For many, the preceding paragraphs may appear to be nothing more than overly sexualized perversion and immoral liberal gab that stands as a witness to the erosion of the moral fabric of our conservative nation. While others will read this musing with distrust for a written expression of an experience that is beyond their scope of reasoning or familiarity. And there will be a few who will succumb to the sentiment of human conditionality, brokenness, that is present at the core of this lived-in reflection and see the homosexual male through the eyes of one who has been enlightened through a vicarious experience. Yet, there is one, or two, who will feel and re-experience afresh the inner feelings and thoughts that once saturated their beings as they peruse the pages of this writing. As they read, a tear will fall from the corner of their eyes and it will begin to blur the words on the page so that they will appear to be no more than an abstract combination of life’s intense moments to be shared with others as they pass through the rigorous corridor of life. Regardless of the response, the story must be told from the point of the view of those living their lives or struggling to live their lives as confirmed homosexual or bisexual males (and females) day to day. One must walk in the shoes and path of another to begin to understand, without judgment, another.

6 comments:
Wow. Just wow. I am a mother of 2 sons and I never ever want them to feel like I wouldn't understand and not they are my loves because of who they love.

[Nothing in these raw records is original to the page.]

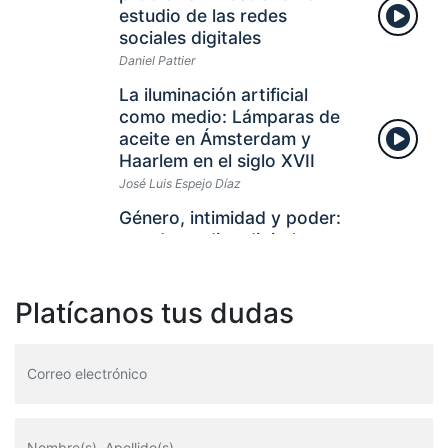
estudio de las redes
sociales digitales
Daniel Pattier
La iluminación artificial
como medio: Lámparas de
aceite en Ámsterdam y
Haarlem en el siglo XVII
José Luis Espejo Díaz
Género, intimidad y poder:
uso de medios digitales en
interacciones románticas
en jóvenes chilenos
Platícanos tus dudas
Verónica Gómez-Urrutia, Felipe Tello-
Navarro
El world cinema en los
festivales internacionales y
las salas de cine en España
(2016-2021)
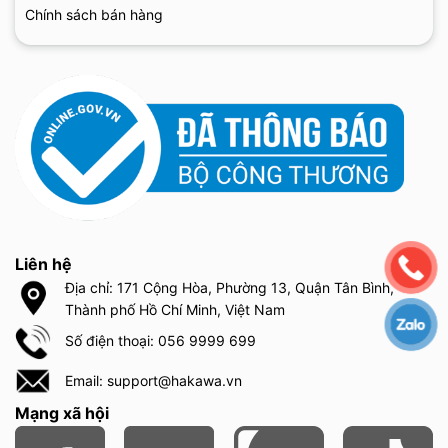
Chính sách bán hàng
Liên hệ
Địa chỉ: 171 Cộng Hòa, Phường 13, Quận Tân Bình,
Thành phố Hồ Chí Minh, Việt Nam
Số điện thoại: 056 9999 699
Email: support@hakawa.vn
Mạng xã hội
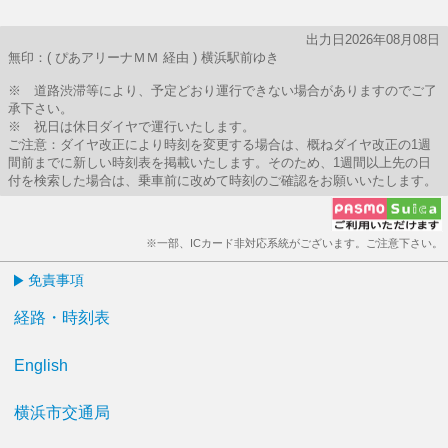
出力日2026年08月08日
無印：( ぴあアリーナＭＭ 経由 ) 横浜駅前ゆき
※ 道路渋滞等により、予定どおり運行できない場合がありますのでご了
承下さい。
※ 祝日は休日ダイヤで運行いたします。
ご注意：ダイヤ改正により時刻を変更する場合は、概ねダイヤ改正の1週
間前までに新しい時刻表を掲載いたします。そのため、1週間以上先の日
付を検索した場合は、乗車前に改めて時刻のご確認をお願いいたします。
※一部、ICカード非対応系統がございます。ご注意下さい。
免責事項
経路・時刻表
English
横浜市交通局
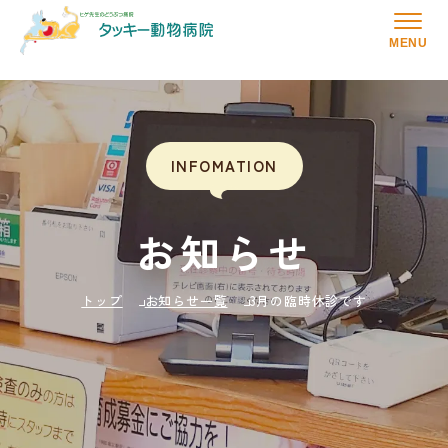
MENU
INFOMATION
お知らせ
トップ
お知らせ一覧
3月の臨時休診です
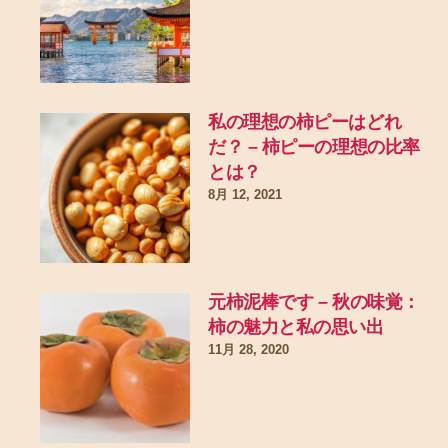
私の理想の柿ピーはどれ
だ？ – 柿ピーの理想の比率
とは？
8月 12, 2021
元柿泥棒です – 秋の味覚：
柿の魅力と私の思い出
11月 28, 2020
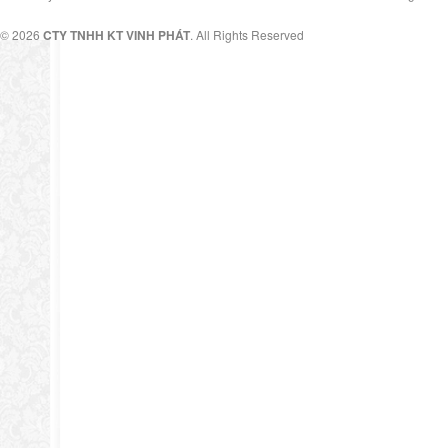
© 2026
CTY TNHH KT VINH PHÁT
. All Rights Reserved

What a post...it pulled at my heartstrings.
Excellent writing!!! Are you a writer?
the blog I update most is
http://abeautifulmess.bloggoing.com
mwabi...first, thank you for taking the time to dredge through this long post...second, i really appreciate your willingness to allow the words to speak to you...amidst the feelings of uncomfortability that this type of conversation normally prompts...third, your honesty is refreshing (thanks)! I am not a "writer" in the sense that i would use that word to describe what i do...but i love to write - so maybe - i am...smiles! i can not wait to read your blog...
1st of all, you were the cutest little boy ever.
2nd, are you saying that mothers need to be aware and watch their children more closely or is this type of experimentation by children inevitable?
3rd, you are looking quite butch in those Tims..lol
well, pink...define "butch" as opposed to what? haha!!!
1st, thank you for your compliment...i guess i was a charming looking lil brat...haha!
2nd, i am implying both, i guess, that is, parents ought to be "present" not just in body - but totally cognizant, aware, alert to, and empathetic to the needs, yearnings, changes, etc. of their children and that children will inevitably do some things that just "sneaks" by their parents...
as oppose to meterosexual...ha
pink...gotta love ya...u should've been a lawyer in addition to your fifteen other vocations and giftings...haha!